1890年代から2010年代後半の英国で、黒人の血を引く女性たちとノンバイナリーの12人が、一章ごとに視点人物となり各人の生が語られてゆく群像劇。
台詞には鉤括弧が無く、一人称と三人称がしょっちゅう切り替わり、文にピリオドが付かないままに勢い良く進んでいく。独特な語り方なのだけど、ものすごい没入感だった。
人種、セクシュアリティ、教育、階級、女性蔑視など、時に重なり合うそれらの抑圧に苦しみ打ちのめされ、食いしばって生きる12人の過去から現在。

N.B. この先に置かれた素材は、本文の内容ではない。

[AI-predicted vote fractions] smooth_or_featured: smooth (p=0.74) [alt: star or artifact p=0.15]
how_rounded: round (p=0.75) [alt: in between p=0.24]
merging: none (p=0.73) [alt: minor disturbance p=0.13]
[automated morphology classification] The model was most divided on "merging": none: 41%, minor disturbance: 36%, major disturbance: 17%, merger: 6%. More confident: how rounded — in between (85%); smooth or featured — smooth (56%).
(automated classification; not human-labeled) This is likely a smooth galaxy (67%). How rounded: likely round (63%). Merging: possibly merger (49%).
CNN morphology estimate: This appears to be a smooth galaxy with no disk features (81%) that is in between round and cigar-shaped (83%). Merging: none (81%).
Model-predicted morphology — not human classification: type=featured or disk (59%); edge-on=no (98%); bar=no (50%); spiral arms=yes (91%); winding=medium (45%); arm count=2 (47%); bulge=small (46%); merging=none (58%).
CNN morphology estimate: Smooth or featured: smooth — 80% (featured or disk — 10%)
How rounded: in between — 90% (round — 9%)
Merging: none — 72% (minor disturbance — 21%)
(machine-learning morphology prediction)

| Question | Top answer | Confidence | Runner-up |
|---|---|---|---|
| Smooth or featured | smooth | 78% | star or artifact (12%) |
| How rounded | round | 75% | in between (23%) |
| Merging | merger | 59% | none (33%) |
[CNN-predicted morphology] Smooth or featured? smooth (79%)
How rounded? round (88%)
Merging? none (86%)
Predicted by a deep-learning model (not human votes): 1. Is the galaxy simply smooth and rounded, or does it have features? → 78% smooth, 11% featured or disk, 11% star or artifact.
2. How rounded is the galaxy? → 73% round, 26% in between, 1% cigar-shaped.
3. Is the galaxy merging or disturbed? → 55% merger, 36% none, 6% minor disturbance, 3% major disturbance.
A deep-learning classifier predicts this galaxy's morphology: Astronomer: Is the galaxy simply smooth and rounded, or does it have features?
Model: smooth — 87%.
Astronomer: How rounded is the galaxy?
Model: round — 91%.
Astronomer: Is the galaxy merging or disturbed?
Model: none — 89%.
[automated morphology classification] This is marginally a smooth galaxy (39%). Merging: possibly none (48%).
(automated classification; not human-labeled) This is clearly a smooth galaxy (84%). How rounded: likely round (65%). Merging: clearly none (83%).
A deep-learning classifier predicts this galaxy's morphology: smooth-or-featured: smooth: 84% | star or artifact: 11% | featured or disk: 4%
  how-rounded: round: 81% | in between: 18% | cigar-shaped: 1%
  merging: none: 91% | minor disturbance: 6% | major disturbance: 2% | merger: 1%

しかし抑圧や暴力に傷つきもがくと同時に、12人ともが皆それぞれ内面に、別の属性へ対する見下しや偏見に基づく無自覚な差別心を持っている。
どんなに近しい関係性でも他者の内面を見通すことはできないし、良いことであれ悪いことであれ真に分かり合えることもない。
哀しいしやるせないけれど、完璧な人間など誰ひとり出てこない、それらの描きようが素晴らしかった。今年のベスト本です。